В то же время здесь можно видеть немало старого, пылящегося оборудования, это обратная сторона гибкости грантовой системы: пока грант есть, покупают что-то, стараются подешевле, a техников, следящих за оборудованием, может не быть. Aспирант или пoстдок меняется из-за текучки, потом грант закончился, все это, устаревшее, ржавеет. Поэтому если вы надеетесь, что в американском университете все новое с иголочки, то вас может ждать разочарование. Слабое место грантовой университетской науки — отсутствие постоянных кадров (лаборантов и техников). Их роль выполняют аспиранты и постдоки, которые сменяются каждые несколько лет, никто ни за что не отвечает. Ехидно добавлю, что зачастую у некоторых моих коллег-экспериментаторов бывает трудно воспроизвести результаты, которые в их группе получили пару лет назад, потому что тех аспирантов уже нет, никто не помнит, как работает прибор и как результат был получен (что позорно).

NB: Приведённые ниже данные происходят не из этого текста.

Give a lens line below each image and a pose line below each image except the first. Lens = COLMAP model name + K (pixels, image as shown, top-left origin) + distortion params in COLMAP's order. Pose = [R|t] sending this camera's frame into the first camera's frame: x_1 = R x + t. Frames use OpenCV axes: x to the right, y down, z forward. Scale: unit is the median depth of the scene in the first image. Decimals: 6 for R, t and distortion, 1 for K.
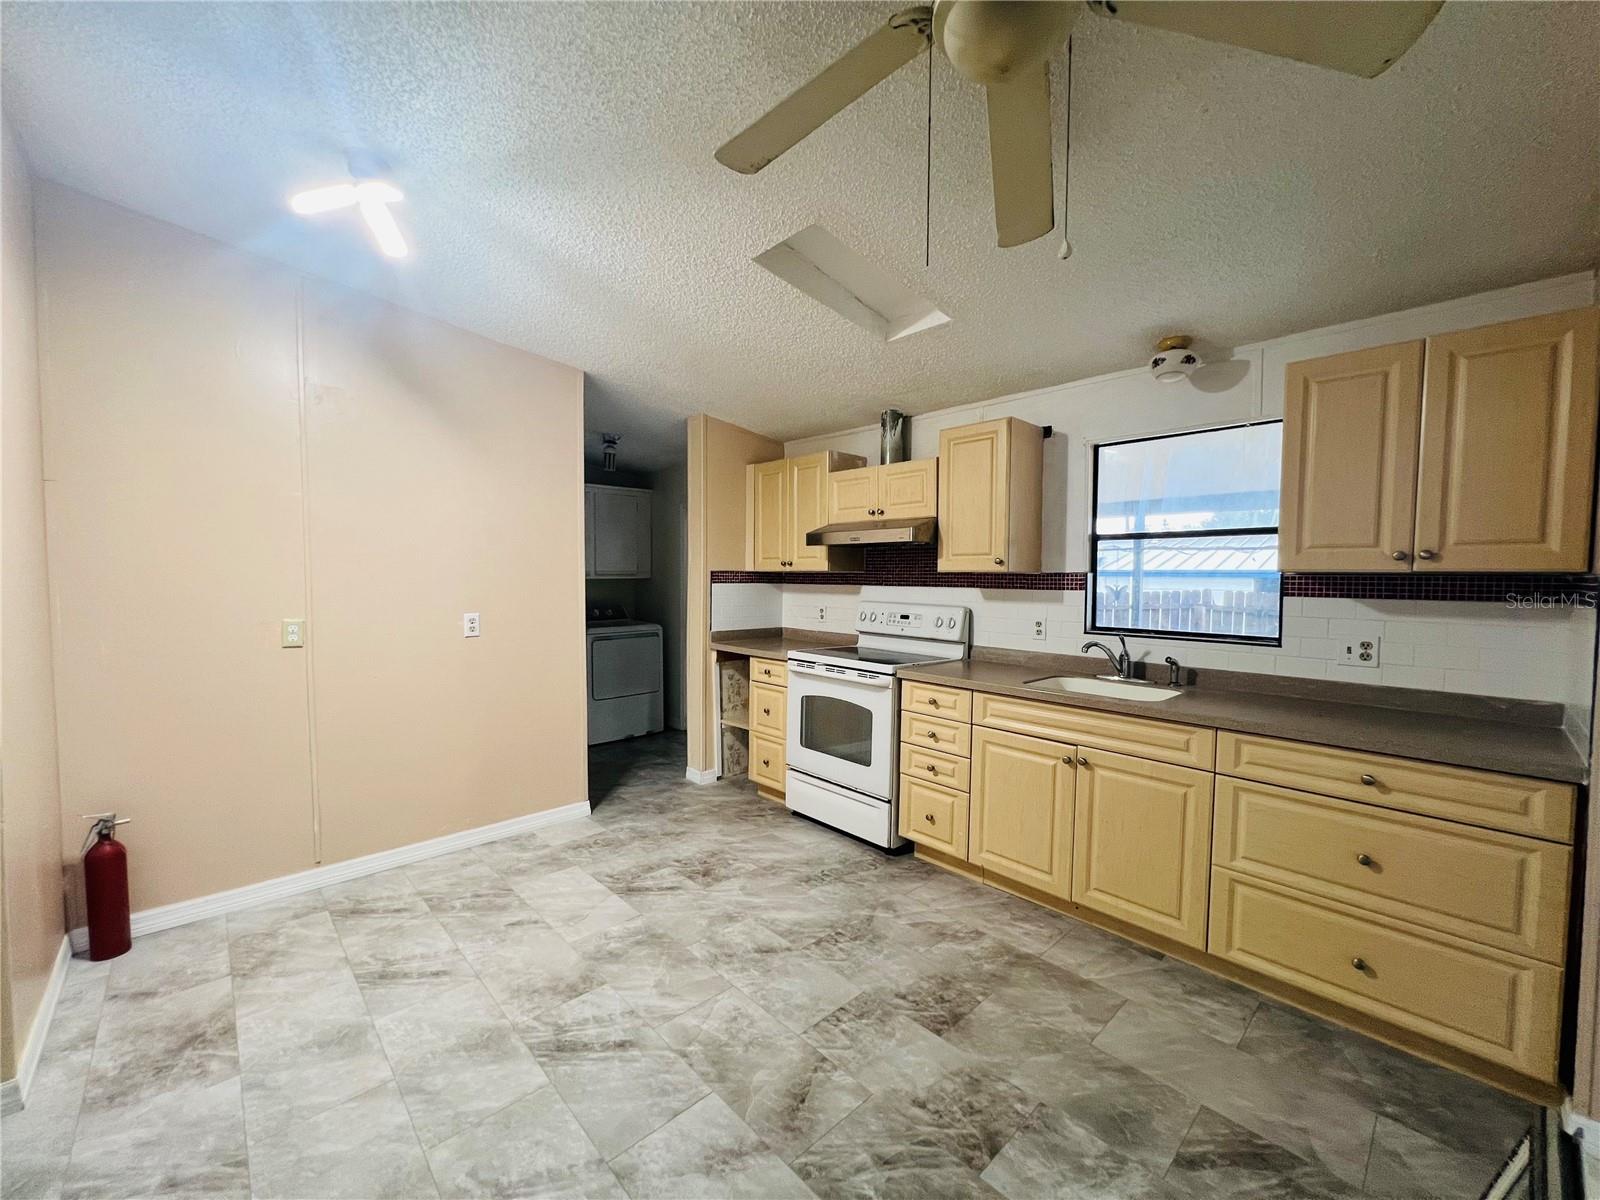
lens RADIAL K [[637.5, 0, 804.1], [0, 637.5, 604.5], [0, 0, 1]] dist [-0.001551, 0.000560]
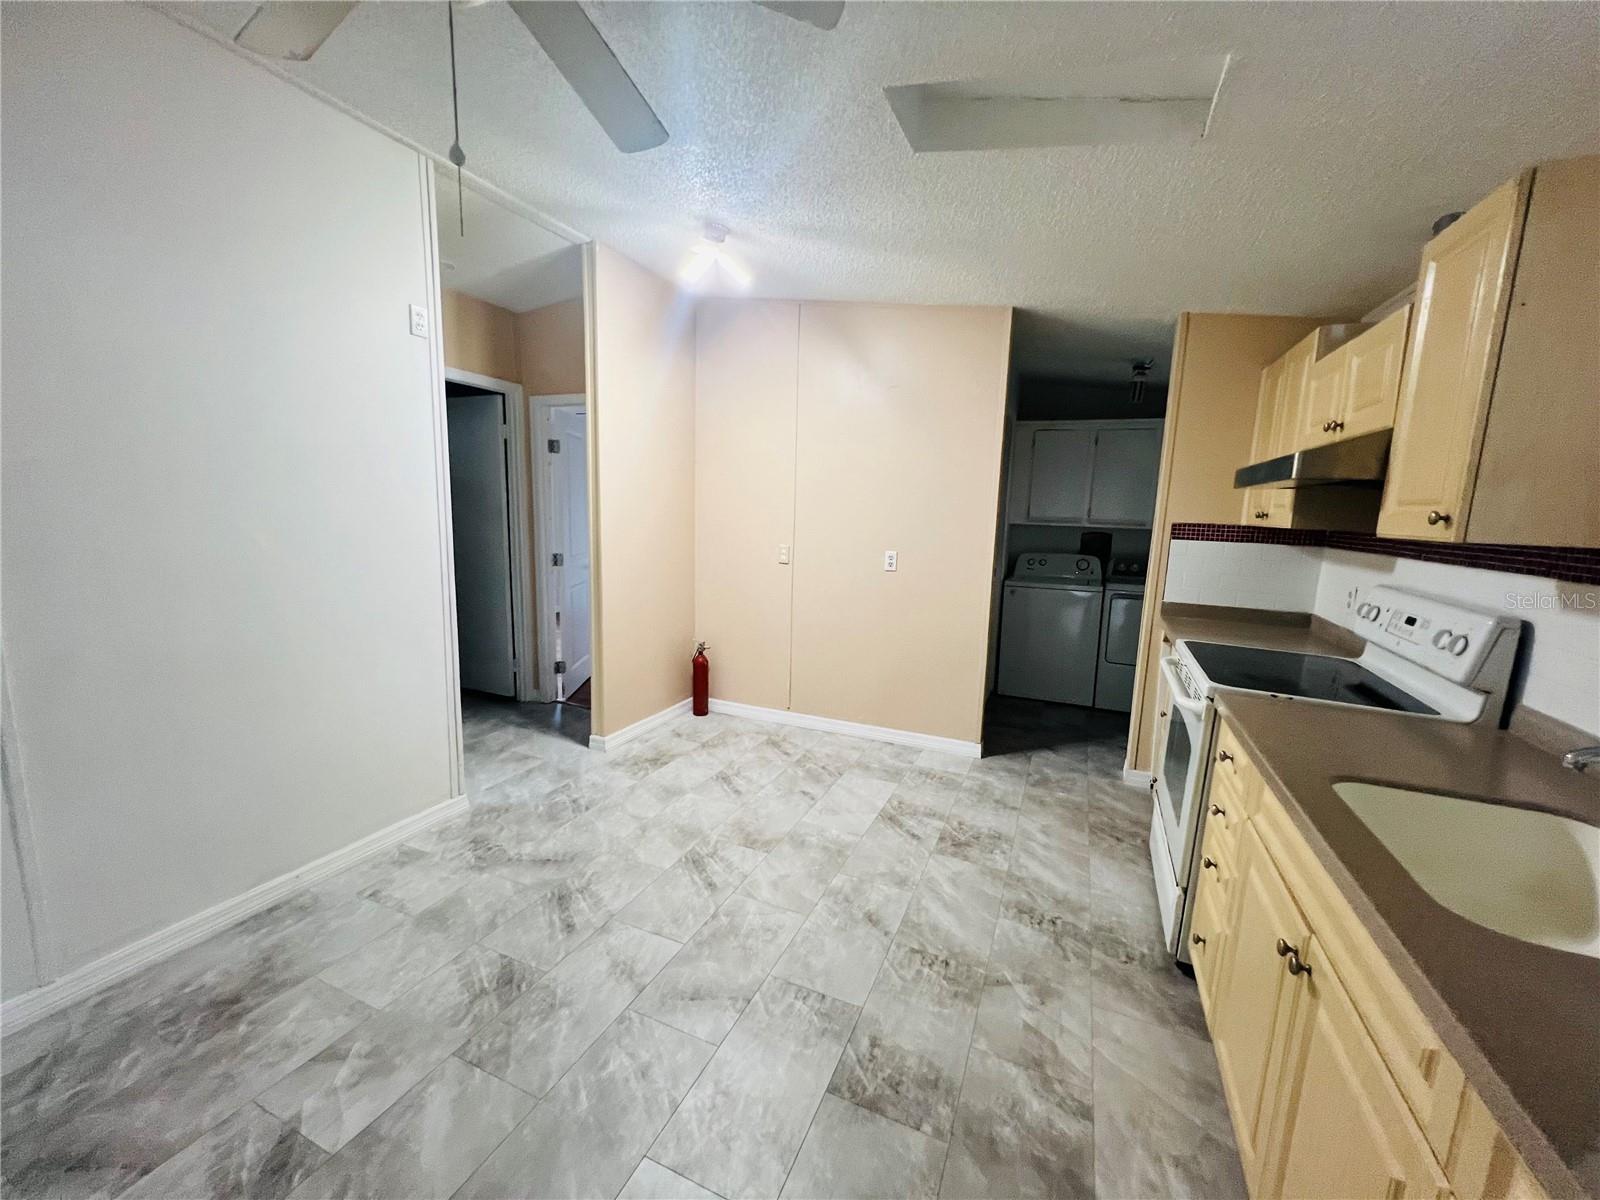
lens RADIAL K [[637.5, 0, 804.5], [0, 637.5, 604.3], [0, 0, 1]] dist [-0.001551, 0.000560]
pose [[0.391459, 0.147442, -0.908306, 0.632681], [-0.070761, 0.988980, 0.130041, -0.039578], [0.917471, 0.013367, 0.397579, 0.467510]]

— Пятый тип жалобы. Разница во включенности университетов в мировую научно-образовательную инфраструктуру. Здесь я ничего вообще не понимаю, но просто пальцем в небо тыкаю — вдруг попал?

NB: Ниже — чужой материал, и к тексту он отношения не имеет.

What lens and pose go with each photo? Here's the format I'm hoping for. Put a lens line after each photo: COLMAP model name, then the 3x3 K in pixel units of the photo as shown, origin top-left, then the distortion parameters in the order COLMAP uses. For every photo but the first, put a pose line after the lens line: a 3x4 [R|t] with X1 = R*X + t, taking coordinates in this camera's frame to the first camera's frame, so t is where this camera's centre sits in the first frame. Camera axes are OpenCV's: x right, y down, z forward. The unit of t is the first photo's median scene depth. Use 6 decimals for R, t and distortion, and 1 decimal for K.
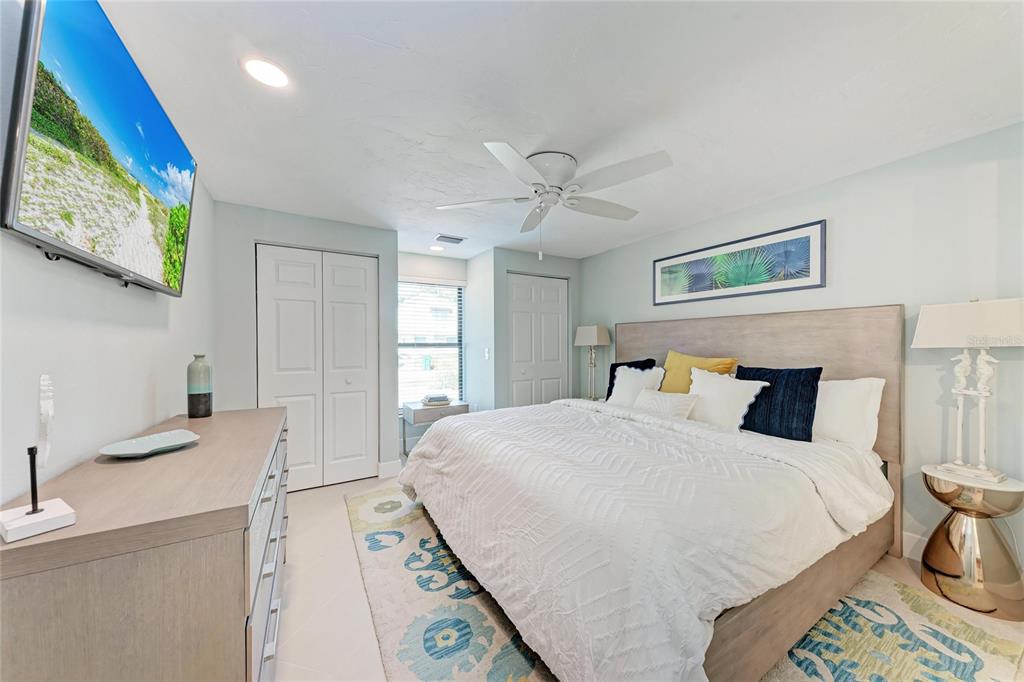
lens RADIAL K [[351.0, 0, 514.4], [0, 351.0, 345.6], [0, 0, 1]] dist [0.021764, -0.000136]
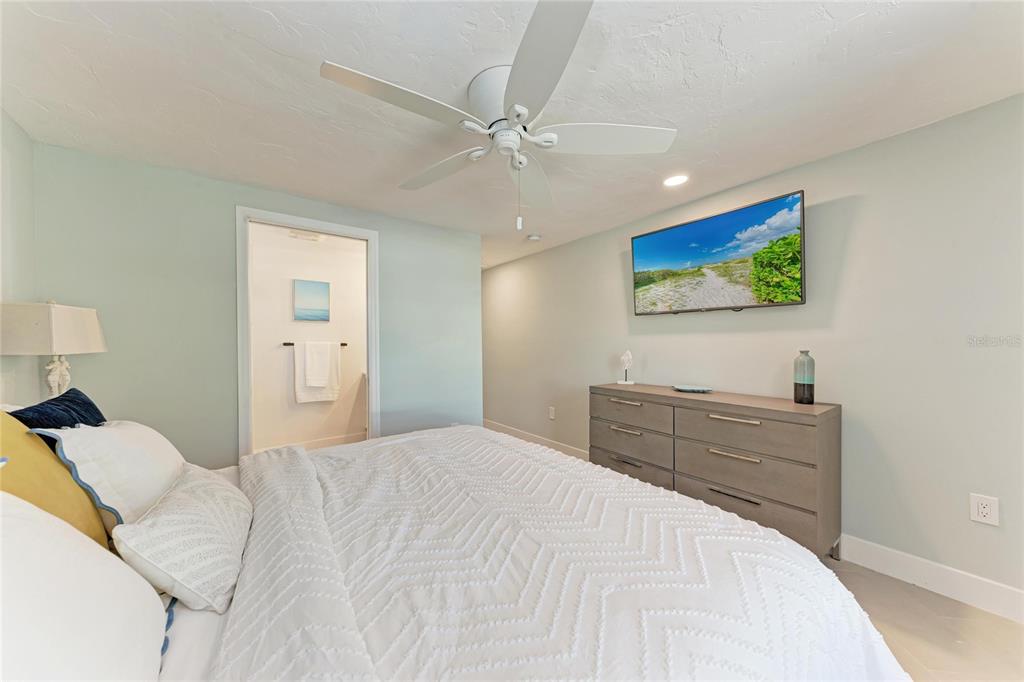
lens RADIAL K [[350.5, 0, 510.8], [0, 350.5, 346.0], [0, 0, 1]] dist [0.000525, -0.000056]
pose [[-0.995887, 0.009640, -0.090086, 0.132260], [0.008866, 0.999920, 0.008989, -0.005009], [0.090166, 0.008153, -0.995893, 1.427429]]
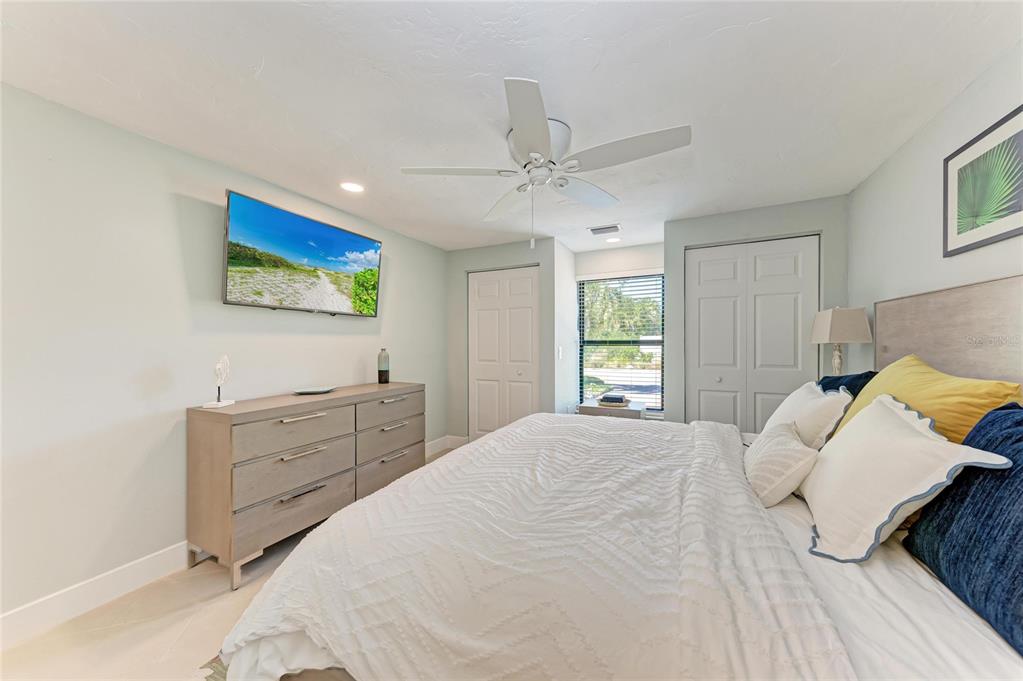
lens RADIAL K [[350.2, 0, 510.3], [0, 350.2, 345.5], [0, 0, 1]] dist [0.000525, -0.000056]
pose [[0.553600, 0.006480, -0.832757, 0.650499], [0.000726, 0.999966, 0.008264, -0.002746], [0.832782, -0.005180, 0.553576, 0.383818]]
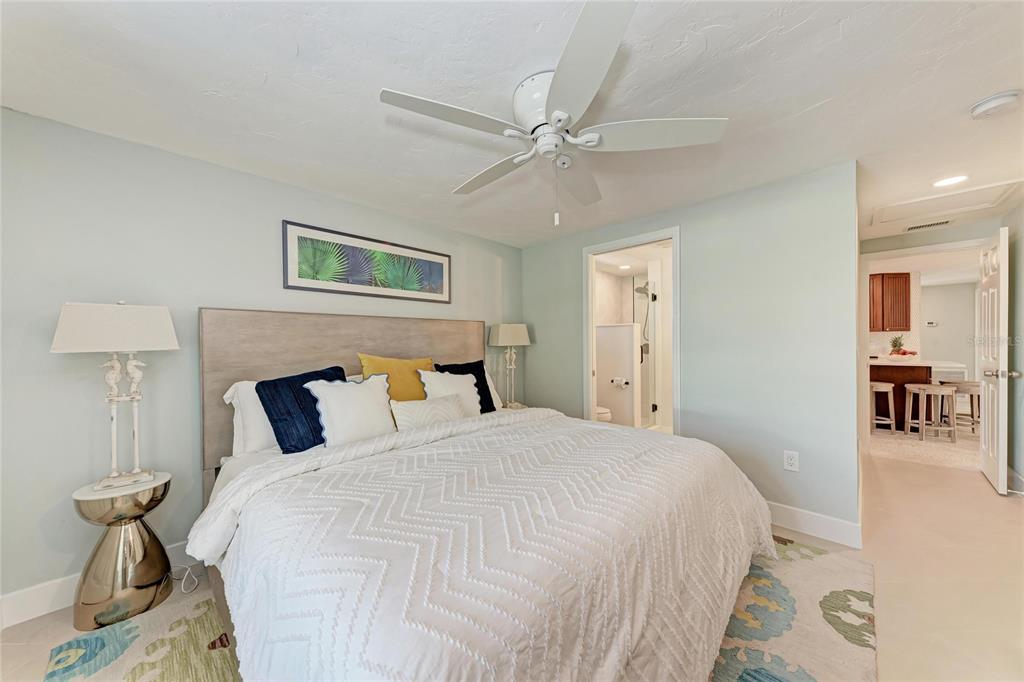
lens RADIAL K [[351.0, 0, 514.4], [0, 351.0, 345.6], [0, 0, 1]] dist [0.021764, -0.000136]
pose [[-0.242849, 0.002120, 0.970062, -0.502001], [0.017921, 0.999837, 0.002301, 0.001178], [-0.969899, 0.017943, -0.242847, 1.045756]]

— Америка — довольно самодостаточная страна. Здесь мало заботятся о том, что о нас думают за границей. Однако мы заинтересованы, например, в том, чтобы к нам приезжали студенты и аспиранты из Азии, потому что своих желающих мало. Люди, которые у нас работают, обычно убеждены, что Америка — лучшee место в мире. Представьте, какой отбор проходит человек, скажем, из Индии (да даже и из России), пока выучится, найдет способ уехать в аспирантуру в Америку, благополучно там сделает работу, станет заметным человеком в своей области, наконец, найдет вакансию (а на каждую вакансию сотни претендентов) и окажется американским профессором, подтвердит свою квалификацию, найдя деньги, выпустив учеников, создав сеть профессиональных связей? Те, кто этот отбор проходят, обычно верят в Америку и в американскую систему. Но это не мешает интеллигентскому брюзжанию и критицизму. Один мой коллега, пожилой выходец из Индии, добившийся очень многого в Америке (наград, должностей, денег), часто говорит, что в Индии гораздо серьезнее отношение к защите диссертаций и их уровень, гораздо больше приборов в лабораториях и т.д. Возможно, он преувеличивает, а может и нет, я не знаю.
Прагматизм, гибкость, ориентация на деньги (например, при оценке научных достижений) и на предпринимательство являются одновременно и силой, и слабостью американской системы. Силой — потому что благодаря этому мы имеем относительно приличные зарплаты и привлекаем инициативных людей со всего мира. Слабостью — потому что научные результаты не должны измеряться деньгами, а децентрализация часто ведет к кустарщине, ведь лаборатория профессора-одиночки редко может конкурировать с гослабораторией, пусть и в слаборазвитой стране типа Индии.